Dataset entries
········
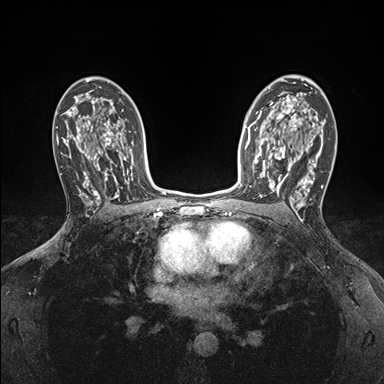
Breast MRI (dynamic contrast-enhanced), one axial slice; slice 110 of 176 in the series (ordered by position); dynamic contrast-enhanced series, time point 2 of 7 at this slice position (early post-contrast); 1.5 T; TE 1.5 ms, TR 4.1 ms; 384 × 384 image matrix, field of view 320 × 320 mm. Female patient.
Annotated regions visible in this slice (semi-automatically segmented with operator editing):
- enhancing-tissue mask used for the functional tumour volume (all voxels passing the contrast-enhancement thresholds inside the analysis volume; usually the tumour): bounding box (x1, y1, x2, y2) in pixels: (250, 146, 295, 198)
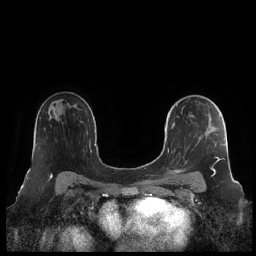
Breast MRI (dynamic contrast-enhanced), one axial slice. Slice 141 of 248 in the series (ordered by position). Dynamic contrast-enhanced series, time point 2 of 7 at this slice position (early post-contrast). 1.5 T. TE 1.9 ms, TR 4.1 ms. 0.8 mm slice thickness. 256 × 256 image matrix, field of view 340 × 340 mm. Female patient.
Structures marked on this image (semi-automatic segmentation, software-assisted and operator-edited):
- enhancing-tissue mask used for the functional tumour volume (all voxels passing the contrast-enhancement thresholds inside the analysis volume; usually the tumour): bounding box <164,104,225,178> (left, top, right, bottom; pixels)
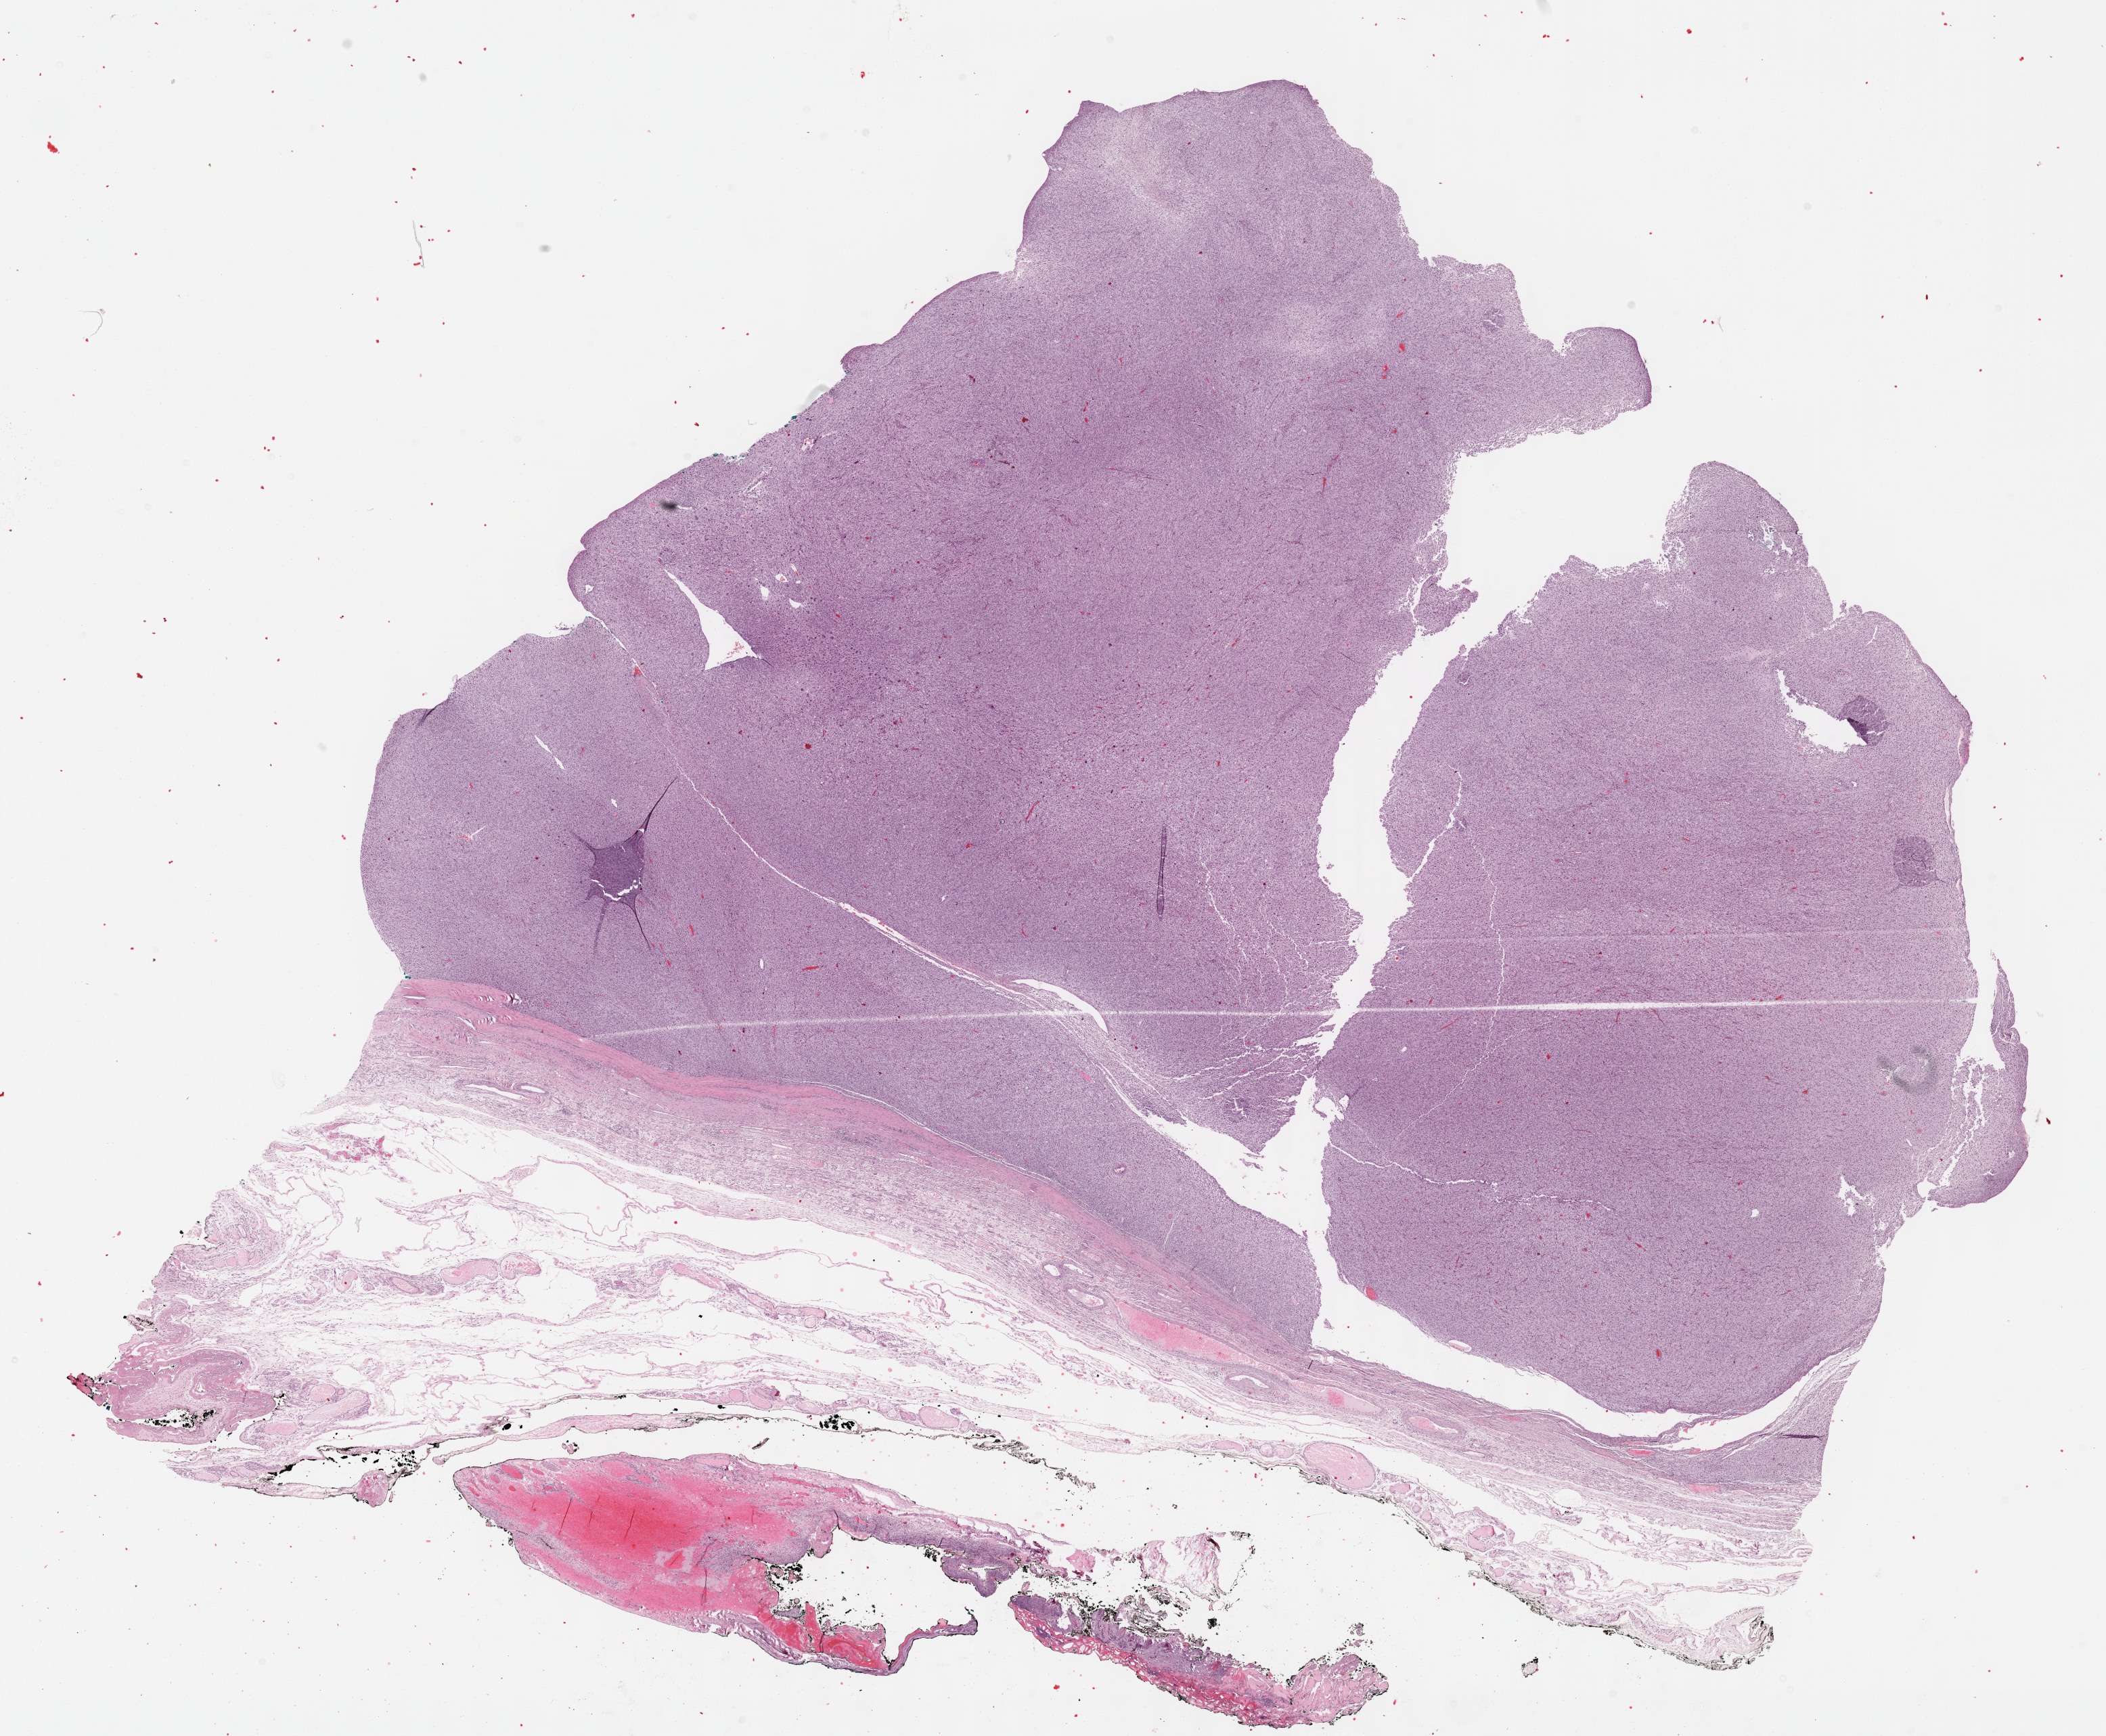
Whole-slide histology image, Hematoxylin and eosin (H&E) stained, shown as a low-resolution overview of the whole scanned area (about 25.1 x 20.7 mm, slide scanned at 40x), formalin-fixed paraffin-embedded (FFPE) diagnostic section, sample: primary tumour, connective, subcutaneous and other soft tissues. Patient: male, age at initial diagnosis 60 years.
Histologic diagnosis: Undifferentiated sarcoma (connective, subcutaneous and other soft tissues of lower limb and hip).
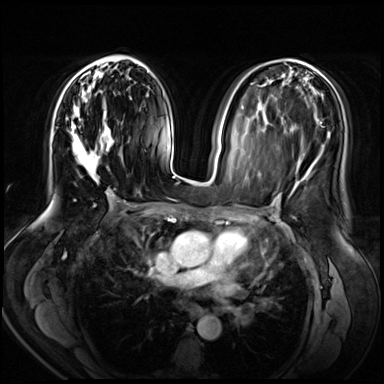
Breast MRI (dynamic contrast-enhanced), one axial slice. Slice 32 of 72 in the series (ordered by position). Dynamic contrast-enhanced series, time point 2 of 8 at this slice position (early post-contrast). 3 T. TE 1.4 ms, TR 4.3 ms. 2.5 mm slice thickness. 384 × 384 image matrix, field of view 360 × 360 mm. Female patient.
Structures marked on this image (semi-automatic segmentation, software-assisted and operator-edited):
- enhancing-tissue mask used for the functional tumour volume (all voxels passing the contrast-enhancement thresholds inside the analysis volume; usually the tumour): bounding box [x1, y1, x2, y2] px = [71, 63, 123, 183]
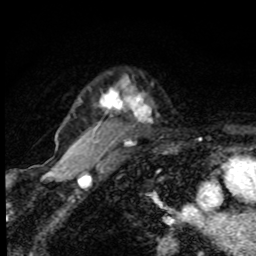
Breast MRI, one axial slice. Slice 67 of 80 in the series (ordered by position). Cropped to one breast. Dynamic contrast-enhanced series, time point 2 of 8 at this slice position (early post-contrast). 1.5 T. TE 4.2 ms, TR 7 ms. 256 × 256 image matrix. Female patient.
Annotated regions visible in this slice (semi-automatic segmentation, software-assisted and operator-edited):
- enhancing-tissue mask used for the functional tumour volume (all voxels passing the contrast-enhancement thresholds inside the analysis volume; usually the tumour): bounding box [x1, y1, x2, y2] px = [79, 78, 143, 119]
········
TASK REQUIREMENTS
Leave the pictures out. Transcribe exactly the lines from the one with "Whole-slide histology image, Hematoxylin" through the end of the records.

ANSWER TO THIS EXERCISE
Whole-slide histology image, Hematoxylin and eosin (H&E) stained, shown as a low-resolution overview of the whole scanned area (about 25.1 x 20.7 mm, slide scanned at 40x), formalin-fixed paraffin-embedded (FFPE) diagnostic section, sample: primary tumour, connective, subcutaneous and other soft tissues. Patient: male, age at initial diagnosis 60 years.
Histologic diagnosis: Undifferentiated sarcoma (connective, subcutaneous and other soft tissues of lower limb and hip).
Breast MRI (dynamic contrast-enhanced), one axial slice. Slice 32 of 72 in the series (ordered by position). Dynamic contrast-enhanced series, time point 2 of 8 at this slice position (early post-contrast). 3 T. TE 1.4 ms, TR 4.3 ms. 2.5 mm slice thickness. 384 × 384 image matrix, field of view 360 × 360 mm. Female patient.
Structures marked on this image (semi-automatic segmentation, software-assisted and operator-edited):
- enhancing-tissue mask used for the functional tumour volume (all voxels passing the contrast-enhancement thresholds inside the analysis volume; usually the tumour): bounding box [x1, y1, x2, y2] px = [71, 63, 123, 183]
Breast MRI, one axial slice. Slice 67 of 80 in the series (ordered by position). Cropped to one breast. Dynamic contrast-enhanced series, time point 2 of 8 at this slice position (early post-contrast). 1.5 T. TE 4.2 ms, TR 7 ms. 256 × 256 image matrix. Female patient.
Annotated regions visible in this slice (semi-automatic segmentation, software-assisted and operator-edited):
- enhancing-tissue mask used for the functional tumour volume (all voxels passing the contrast-enhancement thresholds inside the analysis volume; usually the tumour): bounding box [x1, y1, x2, y2] px = [79, 78, 143, 119]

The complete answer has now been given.